Le reti coinvolte includevano la rete visiva, la rete di salienza e la rete esecutiva, così come le coppie di reti cerebellari e corticocerebellari.
«Questa è una prova oggettiva ottenuta tramite imaging cerebrale», afferma l’autore senior dello studio, il dott. Norman Foster, «che dimostra come la musica personale e significativa possa rappresentare una via alternativa di comunicazione con i pazienti affetti da Alzheimer».
«I percorsi linguistici e di memoria visiva sono compromessi precocemente durante il progresso della malattia», osserva, «ma programmi musicali personalizzati possono attivare il cervello, specialmente nei pazienti che perdono il contatto con l’ambiente circostante».
Speranze e sfide
Nonostante i risultati promettenti, gli autori dello studio avvertono di non considerare la musica come un trattamento semplice per i sintomi legati all’Alzheimer. Il numero limitato di partecipanti e l’assenza di replicazione delle sessioni di risonanza magnetica potrebbero significare che i risultati necessitano di ulteriori verifiche.
I ricercatori non sono riusciti a stabilire per quanto tempo gli effetti positivi della musica possano durare. Pertanto, suggeriscono che ulteriori ricerche dovrebbero concentrarsi sulla durata della stimolazione delle reti cerebrali osservata nel nuovo studio, per capire se sia temporanea o duratura.
Tuttavia, esporre le persone a stimoli calmanti, come la musica familiare, non deve essere sottovalutato come strategia di coping, affermano i ricercatori.
«Le diagnosi di demenza stanno aumentando vertiginosamente e stanno mettendo a dura prova le risorse», osserva il dott. Anderson.
«Nessuno sostiene che suonare musica sarà una cura per l’Alzheimer», ammette, «ma potrebbe rendere i sintomi più gestibili, abbattere i costi delle cure e migliorare la qualità della vita dei pazienti».
Nuove Prospettive sulla Musica e la Demenza nel 2024
Negli ultimi anni, diversi studi hanno ulteriormente esplorato il potere terapeutico della musica per le persone affette da Alzheimer. La ricerca attuale ha rivelato che l’interazione musicale, come il canto e il ballo, può migliorare il benessere emotivo e ridurre i sintomi comportamentali. Un’analisi recente ha mostrato che i pazienti che partecipano a sessioni di musicoterapia riportano miglioramenti significativi nell’umore e nella socializzazione.

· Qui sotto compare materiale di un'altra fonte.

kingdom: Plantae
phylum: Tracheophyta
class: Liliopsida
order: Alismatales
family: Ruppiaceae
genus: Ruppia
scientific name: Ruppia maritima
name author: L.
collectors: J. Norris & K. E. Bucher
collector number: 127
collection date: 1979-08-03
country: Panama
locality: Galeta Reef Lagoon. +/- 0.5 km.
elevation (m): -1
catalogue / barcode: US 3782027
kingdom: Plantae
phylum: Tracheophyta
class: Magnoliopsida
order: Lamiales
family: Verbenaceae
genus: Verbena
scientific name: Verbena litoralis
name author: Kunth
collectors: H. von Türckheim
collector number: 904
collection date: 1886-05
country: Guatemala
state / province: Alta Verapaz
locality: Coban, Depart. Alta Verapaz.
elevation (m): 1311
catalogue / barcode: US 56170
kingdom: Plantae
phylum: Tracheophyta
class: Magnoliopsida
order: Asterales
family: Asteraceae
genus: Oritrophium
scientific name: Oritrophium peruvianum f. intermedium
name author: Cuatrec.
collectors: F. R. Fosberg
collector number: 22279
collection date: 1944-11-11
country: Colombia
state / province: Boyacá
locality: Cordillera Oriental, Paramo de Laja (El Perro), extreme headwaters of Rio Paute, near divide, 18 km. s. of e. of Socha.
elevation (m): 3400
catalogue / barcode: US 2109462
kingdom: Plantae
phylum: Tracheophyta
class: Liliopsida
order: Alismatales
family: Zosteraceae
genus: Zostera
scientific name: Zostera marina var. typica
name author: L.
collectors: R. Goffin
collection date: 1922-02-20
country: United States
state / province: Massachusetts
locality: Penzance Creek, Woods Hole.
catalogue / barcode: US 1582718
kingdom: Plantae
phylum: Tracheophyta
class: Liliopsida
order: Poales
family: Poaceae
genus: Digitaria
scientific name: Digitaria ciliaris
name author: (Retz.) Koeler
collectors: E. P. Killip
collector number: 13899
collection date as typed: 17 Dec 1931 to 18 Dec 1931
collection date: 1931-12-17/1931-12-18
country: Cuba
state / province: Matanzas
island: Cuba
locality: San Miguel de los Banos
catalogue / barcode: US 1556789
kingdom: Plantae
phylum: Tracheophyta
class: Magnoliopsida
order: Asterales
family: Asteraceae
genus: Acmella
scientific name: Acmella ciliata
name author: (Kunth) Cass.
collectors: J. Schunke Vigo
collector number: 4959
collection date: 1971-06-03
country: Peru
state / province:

Inoltre, la musica può stimolare la produzione di dopamina, un neurotrasmettitore associato al piacere e alla ricompensa, contribuendo a una maggiore motivazione e coinvolgimento nei pazienti. Recenti statistiche indicano che il 70% dei pazienti con demenza ha mostrato miglioramenti misurabili in termini di interazione sociale dopo aver partecipato a programmi di musicoterapia.
Le tecnologie moderne, come le app musicali personalizzate, stanno diventando strumenti sempre più importanti per i caregiver, che possono utilizzare playlist progettate per evocare ricordi e emozioni positive nei pazienti. Questo approccio innovativo non solo aiuta a gestire i sintomi dell’Alzheimer, ma promuove anche una connessione umana più profonda, migliorando la qualità della vita dei pazienti e dei loro familiari.